21 November 2022
The Black Death provides a particularly vivid picture of the effect on wage rates of a sudden and significant drop in the labour supply. By 1348 the Black Death had reached England. The effect on the labour supply was so swift and severe that Edward III issued the Statute of Labourers Acts of 1349 and 1351 which set maximum wage rates based on the average for the period 1325-1331. The statutes were a complete failure. From 1348 to 1377 successive waves of the Black Death slashed the population from 4.8 million to about 2.9 million1. The result was an increase in the ratio of land and capital to labour resulting in real wages rising by about 50 per cent2. Writing in 1375 John Gower, a country gentleman, lamented:
Labor is now at so high a price that he who will order his business aright, must pay five or six shillings now for what cost two in former times…the poor and small folk…demand to be better fed than their masters3
Henry Knighton, a canon of Leicester, wrote in 1388 that
the elation of the inferior people in dress and accoutrements in these days, so that one person cannot be discerned from another in splendour of dress or belongings, neither poor from rich nor servant from master4.
In the same year canons in Normandy complained the demand for labour had increased to the point that they
who did not demand more than six servants would have been paid at the beginning of the century5.

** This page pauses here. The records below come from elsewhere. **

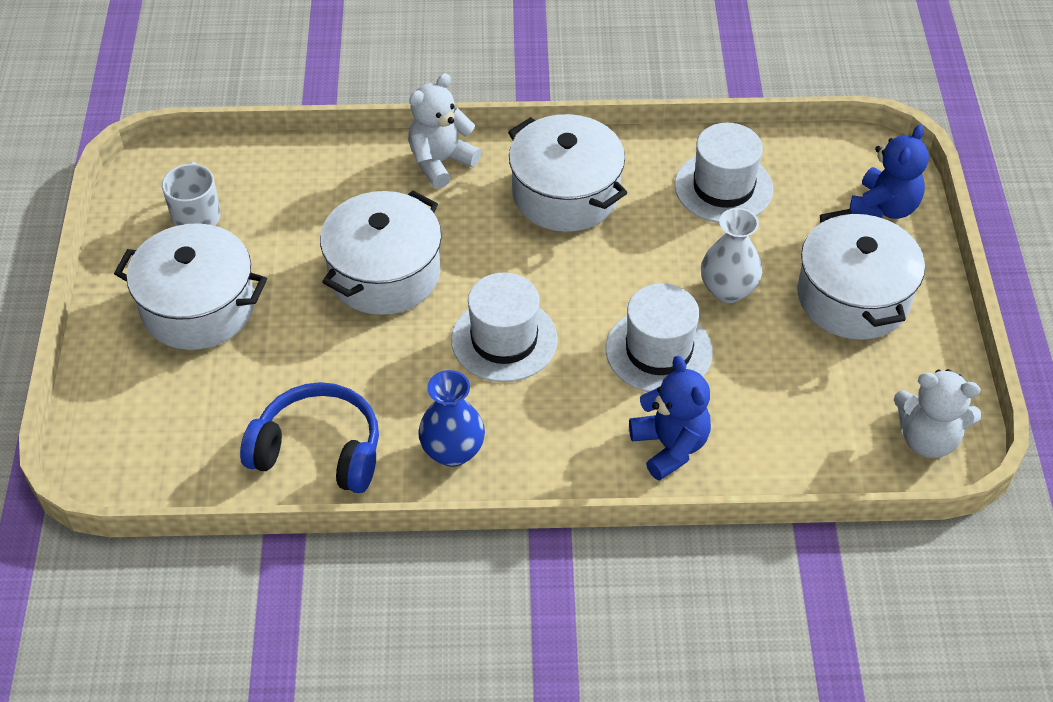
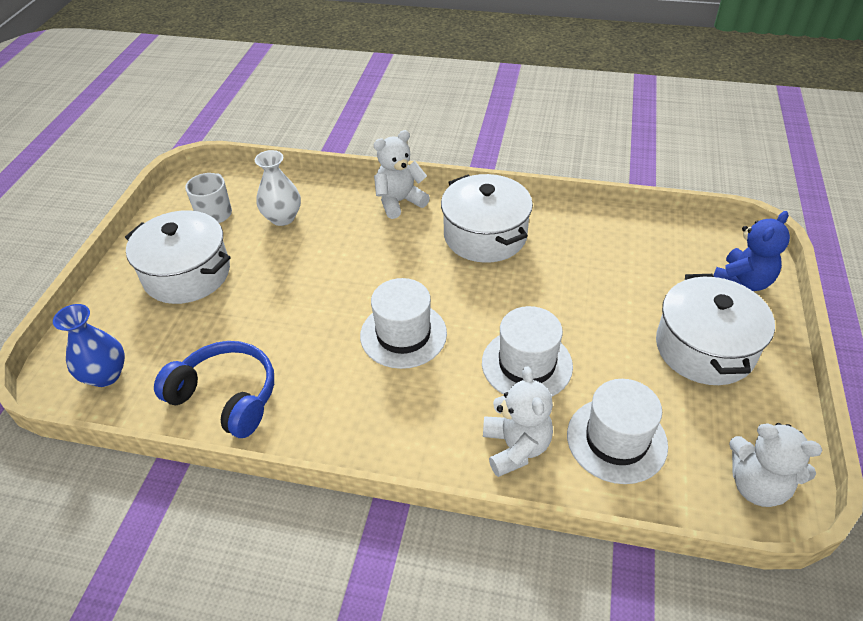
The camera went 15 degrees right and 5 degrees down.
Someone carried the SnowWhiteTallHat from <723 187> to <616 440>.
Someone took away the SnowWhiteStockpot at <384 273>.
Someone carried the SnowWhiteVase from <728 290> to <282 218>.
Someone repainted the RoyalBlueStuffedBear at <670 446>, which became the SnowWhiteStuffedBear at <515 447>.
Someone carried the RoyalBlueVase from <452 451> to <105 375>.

In 1356 the managers of the Florentine mint reported that the workers
at the mint do not want to work except when it suits them. And if one remonstrates with them, they reply with vulgar and arrogant curse words say they only want to work when it is convenient to them and provided there are increases in salary6.

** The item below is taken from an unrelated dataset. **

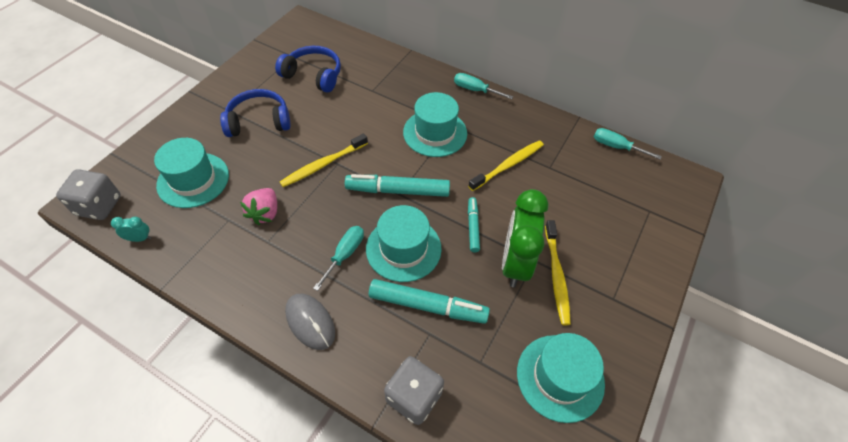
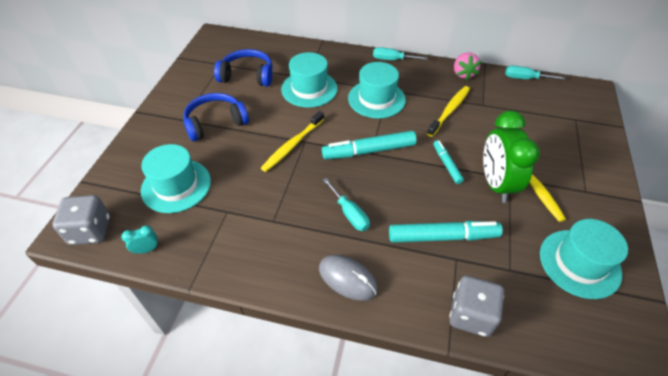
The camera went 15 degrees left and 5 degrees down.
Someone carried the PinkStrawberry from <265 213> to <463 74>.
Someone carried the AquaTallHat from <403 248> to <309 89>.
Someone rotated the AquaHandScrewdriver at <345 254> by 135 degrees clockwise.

This brief foray into medieval economic history was necessary to bring home the indisputable fact that the ratio of labour to capital is of vital importance, an importance that is generally ignored. Therefore, we find that large changes in the labour supply relative to the capital structure have significant effects on wage rates. It is also true, as stated previously, that productivity7 can for a time conceal the negative effects of a heavy immigration inflow.